## GIVEN TEXT
================================

This is actually on a bridge over the Nile, heading towards the Tahrir Campus and its surroundings, which include the Shura Council building that burnt last week. I walked past it the other day with Kelly and Tommy, and the fire damage is extremely visible. Its only a block or two from the Tahrir Campus. Also only a block or two from the Tahrir campus is this square, where we sat quietly during our introduction to downtown Cairo. For once Tommy's directional skills worked and we didn't get lost, wandering around between the sparse orientation sessions.


Yesterday our survival arabic classes started. We're learning basic am'iya, the colloquial dialect of Arabic that regular Egyptians speak. We're learning essential phrases like how to order taxis, tell time, and so on. I know how to order a taxi in modern standard, but it has absolutely no relation to how to order a taxi in am'iya.

Professor Youssef had no trouble with the other American names in my small class of five, but he stumbled over mine. His first attempt was "Katie-line" which is now my favorite mispronunciation. I shortened it to Kate, but he insisted instead on calling me "Kat! Like Meow-Meow!"


I saw the Pyramids for the second time (first time on the ground) through the windows of the tour bus that was taking us to the Bedouin Night dinner.

================================

## INSTRUCTION 1
Copy out the blog post from "Yesterday our survival" to "Bedouin Night dinner.".
## INSTRUCTION 2
For each statement, say yes or no depending on whether the blog post agrees with it, and quote the words from the blog post that decide it: (a) The survival Arabic classes teach modern standard Arabic. (b) The Shura Council building burnt last week. (c) The writer's class has five people in it.
The rows that come next are taken from a separate source, not from the blog post.

(Dataset rows)
================================

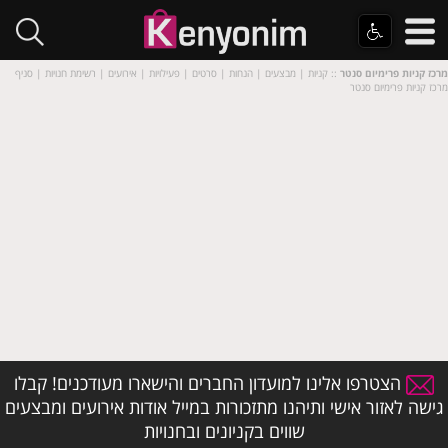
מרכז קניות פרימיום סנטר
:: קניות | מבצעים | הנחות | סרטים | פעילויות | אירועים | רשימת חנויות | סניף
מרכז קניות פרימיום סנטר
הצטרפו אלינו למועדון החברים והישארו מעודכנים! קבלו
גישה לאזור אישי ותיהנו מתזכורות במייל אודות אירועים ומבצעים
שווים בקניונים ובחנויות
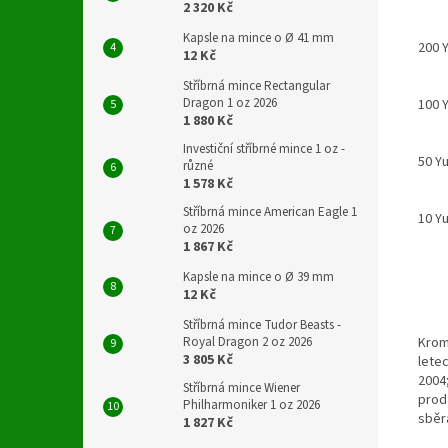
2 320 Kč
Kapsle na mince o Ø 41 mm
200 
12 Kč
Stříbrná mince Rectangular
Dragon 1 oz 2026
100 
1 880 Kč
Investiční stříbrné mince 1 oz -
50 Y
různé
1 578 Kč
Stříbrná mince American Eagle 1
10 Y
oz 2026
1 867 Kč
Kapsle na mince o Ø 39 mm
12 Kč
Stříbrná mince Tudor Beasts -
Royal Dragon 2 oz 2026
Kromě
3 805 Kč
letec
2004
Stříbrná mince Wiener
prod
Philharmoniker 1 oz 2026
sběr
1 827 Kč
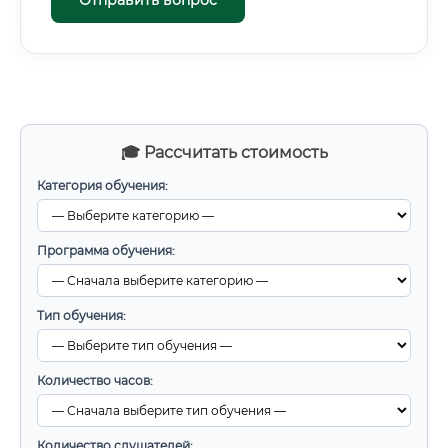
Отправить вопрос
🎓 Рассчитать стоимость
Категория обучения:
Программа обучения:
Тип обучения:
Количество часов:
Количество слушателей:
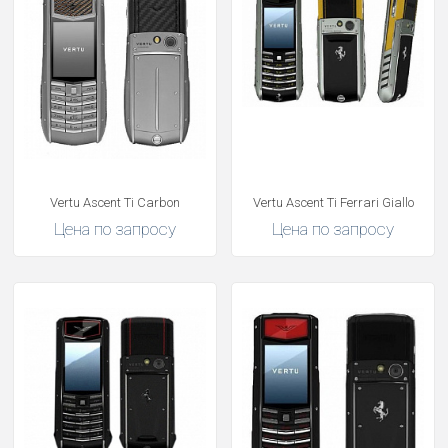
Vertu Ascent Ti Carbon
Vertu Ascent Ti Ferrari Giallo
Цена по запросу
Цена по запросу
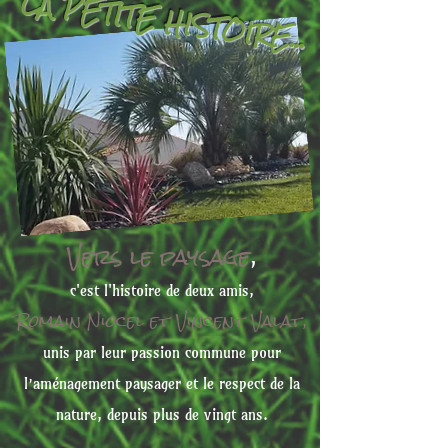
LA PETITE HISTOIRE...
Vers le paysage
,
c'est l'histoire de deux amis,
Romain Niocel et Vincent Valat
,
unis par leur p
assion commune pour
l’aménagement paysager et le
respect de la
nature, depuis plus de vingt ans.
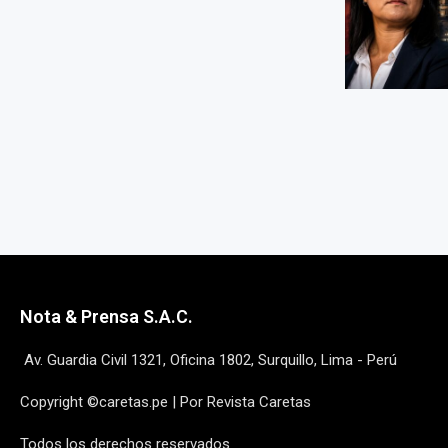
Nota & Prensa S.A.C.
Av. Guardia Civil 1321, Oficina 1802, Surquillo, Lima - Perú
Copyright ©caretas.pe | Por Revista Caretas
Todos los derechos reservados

================================

## SOLUTION 1
Yesterday our survival arabic classes started. We're learning basic am'iya, the colloquial dialect of Arabic that regular Egyptians speak. We're learning essential phrases like how to order taxis, tell time, and so on. I know how to order a taxi in modern standard, but it has absolutely no relation to how to order a taxi in am'iya.

Professor Youssef had no trouble with the other American names in my small class of five, but he stumbled over mine. His first attempt was "Katie-line" which is now my favorite mispronunciation. I shortened it to Kate, but he insisted instead on calling me "Kat! Like Meow-Meow!"


I saw the Pyramids for the second time (first time on the ground) through the windows of the tour bus that was taking us to the Bedouin Night dinner.

## SOLUTION 2
(a) No: "We're learning basic am'iya, the colloquial dialect of Arabic that regular Egyptians speak."
(b) Yes: "the Shura Council building that burnt last week"
(c) Yes: "my small class of five"